Children and adults: sworn enemies
In the afternoon we went to the park. There was a crowd of older children, 10-11 year olds I think, who looked like they'd just finished school early for the Christmas holidays. They saw me - an adult - approaching and quickly and audibly arranged somewhere else to go instead. Within 10 seconds before they'd even looked at my face properly or heard my voice, they'd all gone. It was blatantly obvious that they'd only left the park because they couldn't relax and have fun in the company of an adult.
Early evening found us in a busy cafe, on a table surrounded by other tables with families and young children. We were happy with our drinks and snacks and a new Disney magazine to read but Lyddie struggled to hear me reading the stories to her. All we could hear from the other families was:
"Sit up straight."
"Don't slurp your drink."
"Oh look, now you've spilt it. You're so stupid."
"No you can't have a toy. You're not having anything."
"Get your homework out and get it done."
"Stop running around."
"You're not having crisps, you've just had your tea."
"Stop kicking your legs."
And more and more and more, like a nightmare going on around us. Suddenly the earlier two incidents made perfect sense to me.

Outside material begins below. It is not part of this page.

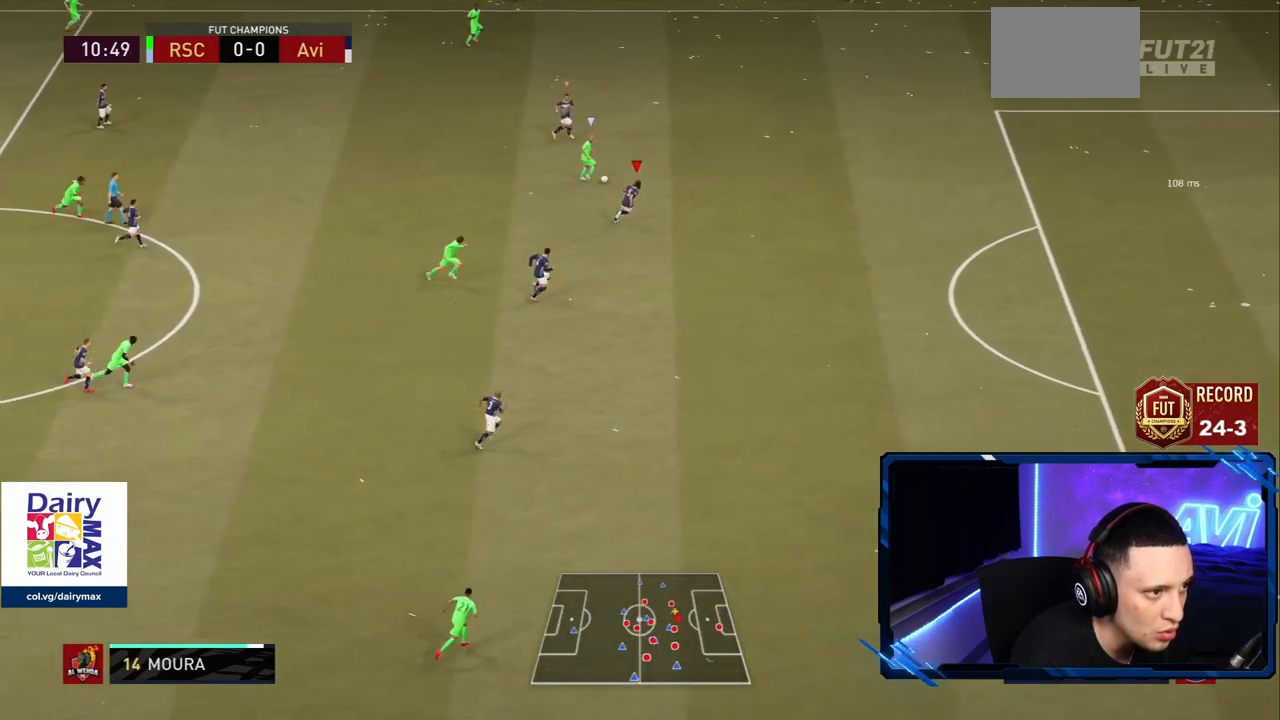
{"buttons": ["R2"], "left_stick": "up-right", "right_stick": "center", "events": []}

Today's adults here in the UK mostly see all children as being the Problem, to be manipulated and controlled, mistrusted and somehow made to behave itself. Today's children mostly see all adults as being the Enemy, to be ignored and avoided at all costs.
All the children involved in the above events (except Lyddie of course) go to school. I know this because, even if I didn't know them, they were wearing school uniforms.
What happens when they reach 18? This is what I fell to wondering last night. Do they go to bed on the eve of their 18th birthdays on one side of The Great Divide and wake up on the other?